マレーシア商業マーケティング通信では、マレーシア人の独特な色彩感覚にも注目しています。

どうしてこんなにも多種多様な色がマレーシアには混在し、氾濫しているかという理由をいくつか考察してみます。

今回はマーケティング発想で考えられる理由、そして次回(3)では、マレーシア商業マーケティグ通信が足で稼いだ独自の見解を投稿します。

ご存知のようにマレーシアはマレー系、華人系、インド系などの多民族国家。
それぞれの民族にはそれぞれの宗教、古くから受け継いできた文化や慣習があり、それらを互いに尊重しながら成り立っている国、それがマレーシアです。


各民族に根付いた色がある。しかも微妙な違いが!
各民族の心の奥底に根付いている謂わばソウルカラーはとても沢山あると思いますが、その中でも代表的な色は緑、青、赤、黄色です。

・・・グリーンはイスラム教の預言者ムハンマドのターバンの色とされ、聖なる色とされておりイスラム教徒のマレー系の人の心の奥底にしっかりとある色とも言えます。
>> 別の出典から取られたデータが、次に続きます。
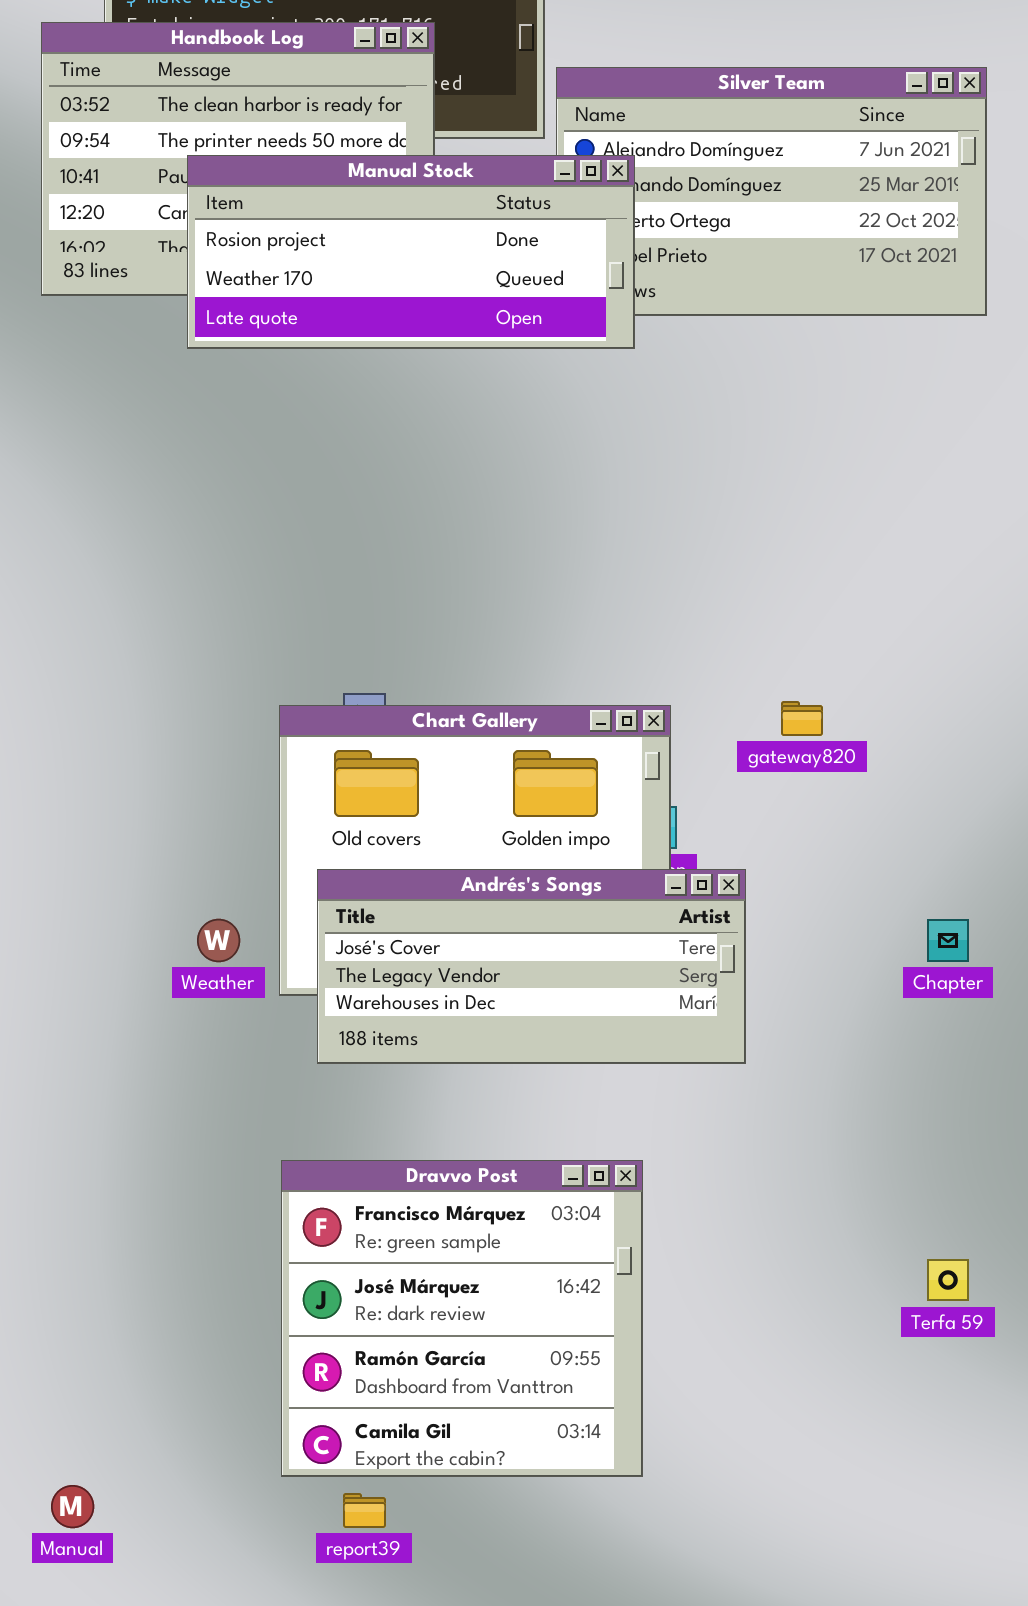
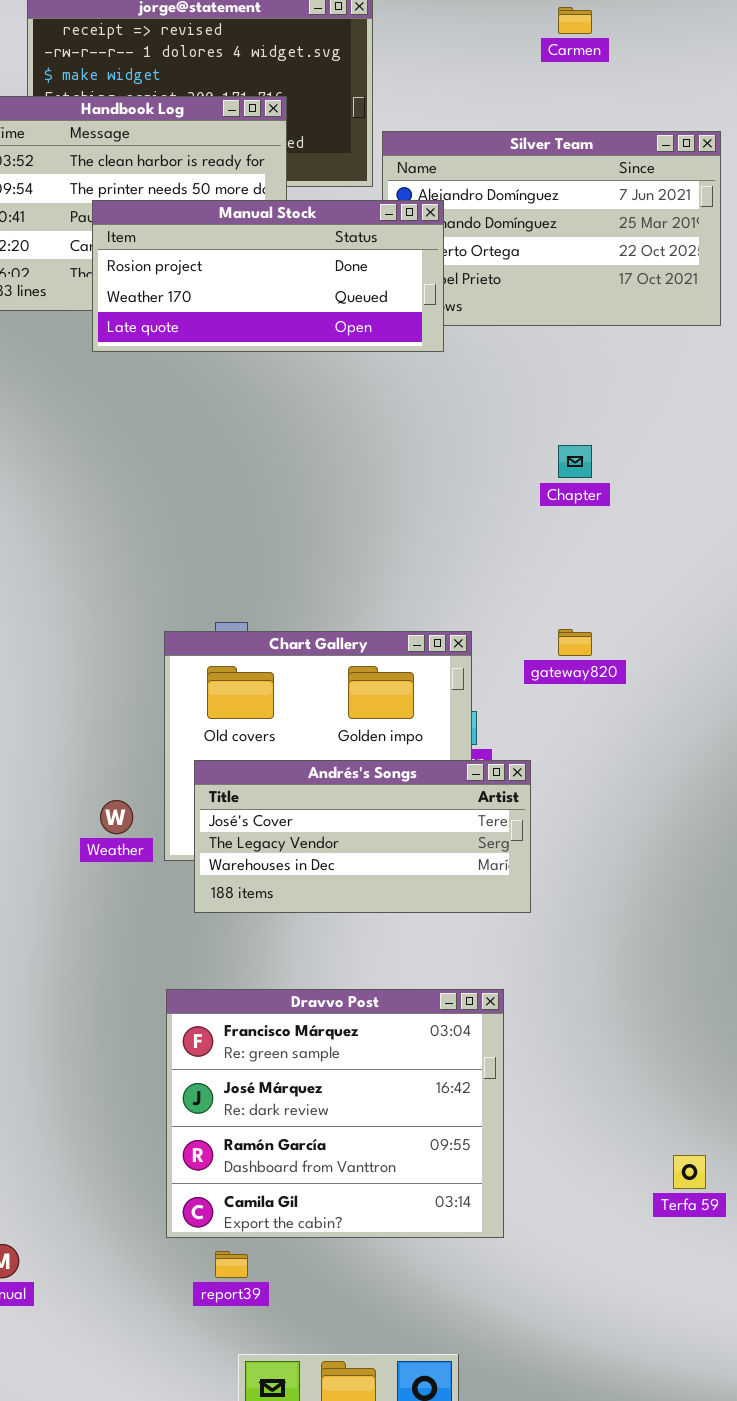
Chapter: [927,919,969,962] -> [558,445,592,478], moved
Dravvo Post: [281,1160,643,1477] -> [166,989,504,1238], resized
Terfa 59: [927,1259,969,1301] -> [673,1155,706,1189], moved

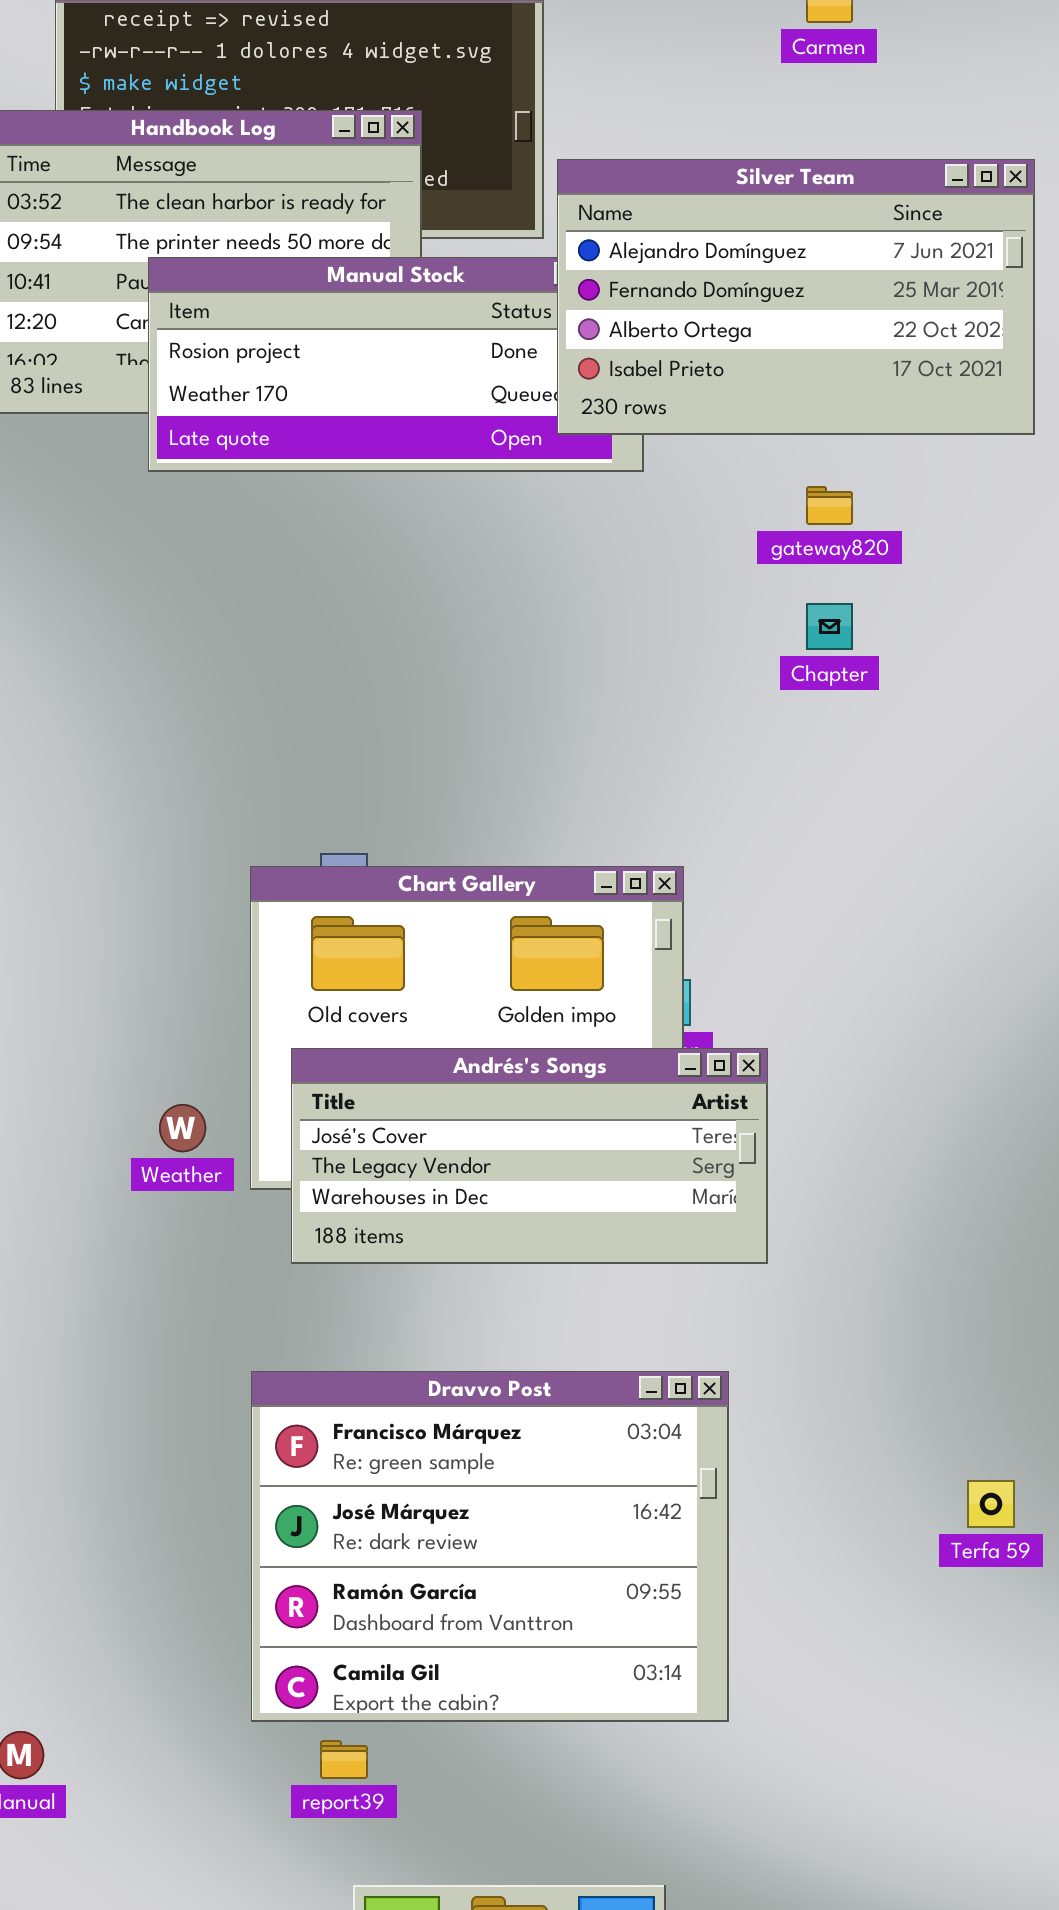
Silver Team: [382,131,721,326] -> [557,159,1035,435], raised
gateway820: [558,629,592,656] -> [806,486,853,525], moved
Terfa 59: [673,1155,706,1189] -> [967,1480,1015,1528], moved

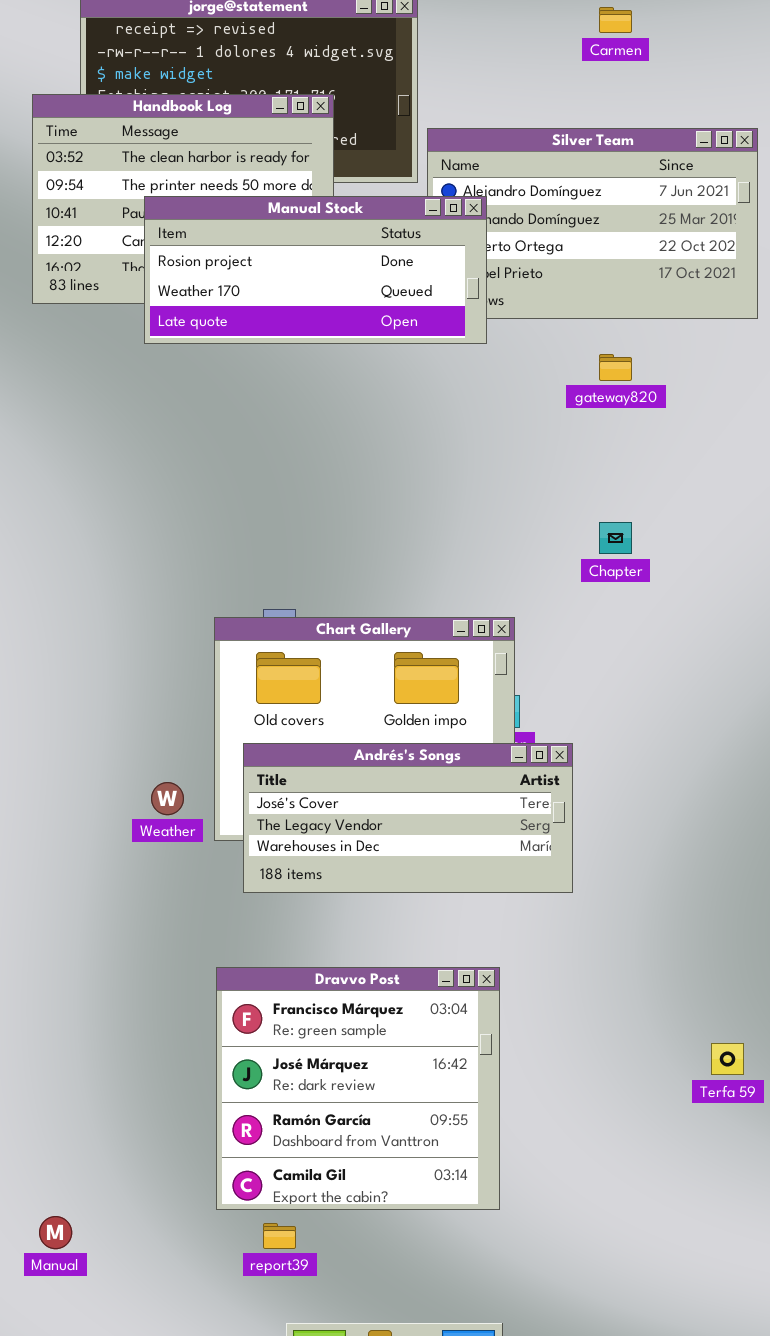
Manual Stock: [148,257,644,472] -> [144,196,487,344], raised
Chapter: [806,603,853,650] -> [599,522,632,554], moved
Dravvo Post: [251,1371,729,1722] -> [216,967,500,1210], resized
・・・青はイスラム寺院の屋根やタイル、イスラム様式の建築物に多く使われている色です。
またマレーシア警察のシンボルカラーであり、制服の色でもあり、警察官舎の屋根にも青が使われていますので、生活していてよく出会う色です。
さらにマレーシア国旗にも青が使われており、国民の団結を表しています。



・・・華系のソウルカラー。仏教寺院の赤、春節などの祝い事をする時の赤など、
華僑系の人の生活の多種多様な場面で赤が出てきます。
そして、もちろんマレーシア国旗にも赤が使われていますし、マレーシア国花はハイビスカスなので、華僑系に関わらず赤はとてもポピュラーな色です。

赤と一言で言っても、華系の赤とマレーシア国旗の赤、ハイビスカスの赤は全て違うバリエーションになります。こんなところからも多種多様な色の氾濫は理解できますね。



・・・インド系の人々はヒンドゥー教徒が多く、ヒンドゥー寺院に参拝時はジャスミンの花飾りを奉納する慣習があることから、ヒンドゥー寺院周辺では黄色いジャスミンの花が大量に売られており、生活の中に溶け込んでいます。

また、インド系は主にイギリス統治下の時代にインドから第一世代が来て現在親が2世代目で子供が3世代目、あるいは現在2世代目という人が多く、出身国であるインド国旗にはサフランイエローと言われる赤みがかったイエローが使われていることからもイエローは馴染みの色と言えます。

そして、イエローはマレーシア王室の色でもあります。
マレーシア国旗の星と月はイスラム教の象徴であり、王室カラーのイエローになっています。

ジャスミンイエロー、サフランイエロー、王室のイエローは同じイエローでも全部微妙に色調が違います。

フルーツもとてもカラフル。果物屋さんの屋根はグリーン。
生活の中に出てくる色が多種多様なマレーシア


このように各民族に深く根付いている色があって、
同じ色でも微妙に色調が違うことから、1つの商品が1型で何色も展開が出てきてしまうのではないかと考えます。

四季折々の自然豊かな日本に暮らす日本人はとても繊細な色彩感覚を持っていますが、
もしかしたらマレーシア人は日本人以上に同色の微妙な違いに敏感なのかも知れません。